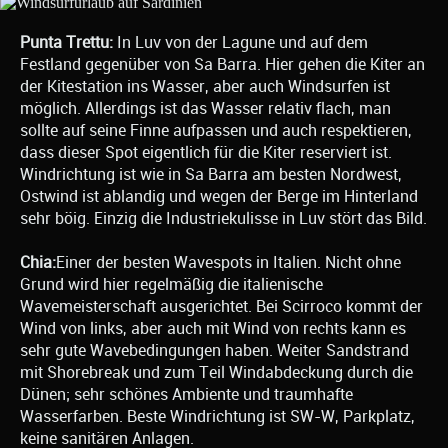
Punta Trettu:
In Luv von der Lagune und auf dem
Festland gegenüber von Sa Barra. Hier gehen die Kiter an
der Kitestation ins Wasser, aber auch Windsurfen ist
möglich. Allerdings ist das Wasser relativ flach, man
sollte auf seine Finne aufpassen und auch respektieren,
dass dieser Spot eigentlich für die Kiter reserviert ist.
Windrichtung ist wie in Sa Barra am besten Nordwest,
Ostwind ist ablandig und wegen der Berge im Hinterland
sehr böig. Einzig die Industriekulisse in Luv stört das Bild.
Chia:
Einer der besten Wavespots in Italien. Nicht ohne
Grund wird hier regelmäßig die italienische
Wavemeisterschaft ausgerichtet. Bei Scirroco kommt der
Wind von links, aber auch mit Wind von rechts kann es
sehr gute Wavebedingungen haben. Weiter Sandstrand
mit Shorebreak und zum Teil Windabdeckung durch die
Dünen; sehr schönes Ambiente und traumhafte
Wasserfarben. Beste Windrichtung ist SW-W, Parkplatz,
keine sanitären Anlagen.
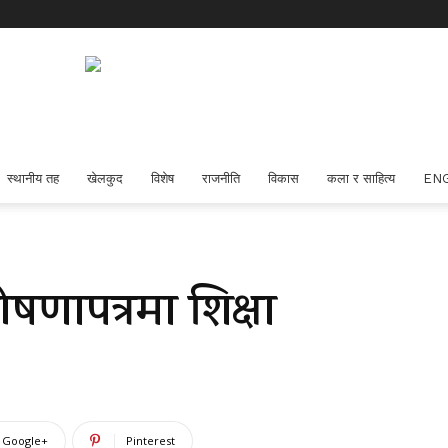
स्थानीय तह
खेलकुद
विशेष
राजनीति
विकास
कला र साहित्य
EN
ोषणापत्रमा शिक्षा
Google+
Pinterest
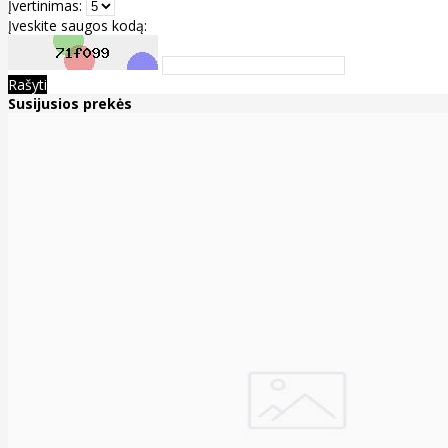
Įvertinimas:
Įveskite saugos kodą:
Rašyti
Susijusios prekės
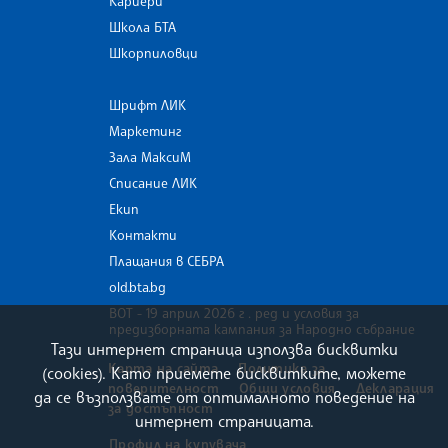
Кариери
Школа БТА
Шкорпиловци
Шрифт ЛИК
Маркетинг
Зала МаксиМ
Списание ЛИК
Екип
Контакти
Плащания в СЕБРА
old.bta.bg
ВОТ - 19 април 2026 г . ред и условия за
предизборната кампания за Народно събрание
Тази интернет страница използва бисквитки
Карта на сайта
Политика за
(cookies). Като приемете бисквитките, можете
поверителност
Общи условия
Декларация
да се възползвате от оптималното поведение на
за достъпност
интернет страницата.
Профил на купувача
--
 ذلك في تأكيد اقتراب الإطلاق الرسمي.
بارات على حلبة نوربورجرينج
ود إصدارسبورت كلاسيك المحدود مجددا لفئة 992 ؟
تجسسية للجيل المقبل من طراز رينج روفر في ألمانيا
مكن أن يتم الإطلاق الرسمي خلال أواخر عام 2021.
==
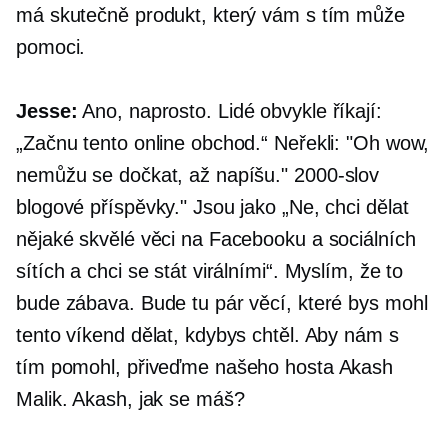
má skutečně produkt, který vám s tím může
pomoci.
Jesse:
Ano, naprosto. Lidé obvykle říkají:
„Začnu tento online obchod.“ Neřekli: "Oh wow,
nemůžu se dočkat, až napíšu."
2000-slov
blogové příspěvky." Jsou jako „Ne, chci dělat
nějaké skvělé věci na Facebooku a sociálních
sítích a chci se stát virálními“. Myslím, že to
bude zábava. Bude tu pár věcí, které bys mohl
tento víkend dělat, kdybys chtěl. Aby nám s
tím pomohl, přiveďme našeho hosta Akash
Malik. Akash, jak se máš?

**Task prompt**
Can you find every line in the records that contains the word "chci" and copy each one?

**Response**
blogové příspěvky." Jsou jako „Ne, chci dělat
sítích a chci se stát virálními“. Myslím, že to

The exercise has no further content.